There is another “Iron Lady” on the other side of the Atlantic Ocean.
That nickname, given to Britain’s Margaret Thatcher, is being shared by Germany Chancellor Angela Merkel, according to European press reports. Merkel and Germany hold the key to resolution of Europe’s economic crisis. Germany has the strongest economy in Europe, and its assistance is vital to keeping other countries financially afloat. Merkel certainly is respected, but her tone has not made her overly popular.
Merkel has been especially firm with Europe’s No.1 problem — Greece. Last month she said that if Greece does not honor its obligation to cut back on government spending, “it will not be possible to pay out the next tranche,” of the money Greece needs to avoid a financial collapse.

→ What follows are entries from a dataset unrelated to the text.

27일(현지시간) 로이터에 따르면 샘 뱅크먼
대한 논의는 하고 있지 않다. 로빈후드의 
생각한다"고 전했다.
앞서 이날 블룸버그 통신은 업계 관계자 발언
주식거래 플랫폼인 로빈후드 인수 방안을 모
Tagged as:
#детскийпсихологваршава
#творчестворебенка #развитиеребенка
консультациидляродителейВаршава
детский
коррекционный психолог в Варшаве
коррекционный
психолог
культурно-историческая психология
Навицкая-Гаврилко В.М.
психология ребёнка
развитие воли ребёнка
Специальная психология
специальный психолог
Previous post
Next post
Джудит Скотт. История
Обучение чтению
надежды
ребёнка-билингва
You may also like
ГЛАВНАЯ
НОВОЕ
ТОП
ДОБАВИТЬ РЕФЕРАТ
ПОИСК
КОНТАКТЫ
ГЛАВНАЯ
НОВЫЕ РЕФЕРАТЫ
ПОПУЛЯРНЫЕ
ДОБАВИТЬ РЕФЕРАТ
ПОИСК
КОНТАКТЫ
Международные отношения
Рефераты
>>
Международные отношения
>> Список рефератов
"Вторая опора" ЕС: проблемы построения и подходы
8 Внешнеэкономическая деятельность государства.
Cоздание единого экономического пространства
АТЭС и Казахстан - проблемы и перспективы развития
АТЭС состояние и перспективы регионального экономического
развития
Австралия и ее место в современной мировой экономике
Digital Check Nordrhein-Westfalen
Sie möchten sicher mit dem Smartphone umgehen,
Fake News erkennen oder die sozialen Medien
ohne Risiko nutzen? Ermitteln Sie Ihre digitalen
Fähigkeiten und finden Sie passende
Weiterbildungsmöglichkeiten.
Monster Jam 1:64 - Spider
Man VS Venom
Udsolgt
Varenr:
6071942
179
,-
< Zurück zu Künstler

In addition to the “Iron Lady,” some in Europe have taken to calling Merkel “the school mistress.” She followed Spain’s efforts at monetary reform “with exceptional attention,” and when the negotiations were complete, she praised Spain’s Minister President Mariano Roy. She called the agreement with labor unions in which salary and benefits were decoupled from inflation “magnificent.” Her words were taken as a blessing by Spaniards and others in the European Community. Interestingly, Germany’s major newspaper noted that the feat was nothing new. Said the Frankfurter Allgemeine Zeitung, “Such agreements had been commonplace for a long time; presidents and leaders from France, Italy, Austria, Portugal, and Belgium had already submitted their reports.”
On Jan. 30, the EU’s leaders met in Brussels for a special summit. In this case, Merkel did not talk just about spending, although that was important. Instead she emphasized “growth and industry.” She was clearly focusing on “painful reforms along the lines of the German model — a German program for the entire continent. Merkel’s advisers argued that they did not expect everyone in Europe to follow the German lead, maintaining that other governments know their weaknesses and strengths. However, it is noteworthy that Merkel has been repeating at every opportunity the importance of the economic reforms instituted under her predecessor, Gerhard Schroeder. “These reforms have been in effect only 2-3 years, and today we have less that 3 million unemployed.”
Merkel seems happy with her new role in Europe. She said, “We in Europe are at a point where our external policy slowly overtakes our internal policies.” Indeed, she believes the problems Europe faces can no longer be dealt with diplomatically.
She also showed she was prepared to be undiplomatic. Merkel proposed creating a “budget commissar,” who would watch over how Athens handles its money in return for a new 130 billion euro bailout. The Greeks were outraged. Greece’s finance minister, Evanglos Venizelos, said such an arrangement would force Greece to choose between financial assistance and “national dignity.” He claimed that the EU already had sufficient monitoring safeguards in place.
Merkel is in a strong position domestically. German are tired of hearing the Greeks complain about the austerity measures the EU demands, and many regard Greece’s predicament as Greece’s fault. To the average German, Greeks don’t work hard and yet seem to expect the rest of Europe to subsidize their life style. Instead, most Germans believe it is about time someone forced the Greeks to begin earning a living and stop expecting Germany to constantly bail them out of the consequences of their social welfare system.
It is unclear how the EU will solve Greece’s financial problems. Nor is it certain that a deal with Greece will solve the EU’s problems. Portugal appears about to follow Greece into insolvency, and some Belgian workers are striking over wage cuts. Even France, led by Merkel’s all,y President Nicolas Sarkozy, is experiencing serious financial problems. Germany, however, is doing just fine.
Merkel has become the most powerful political and economic figure in Europe, where international and domestic worlds are increasingly interlocked. Ironically, one now hears complaints from countries like Greece that the Germans will accomplish financially what they couldn’t do militarily in World War II. Maybe that is true, but whose fault is it? In my view, the Greeks should look in the mirror.
Dale R. Herspring, a University Distinguished Professor, and a member of the Council on Foreign Relations, is a retired U.S. diplomat and Navy captain.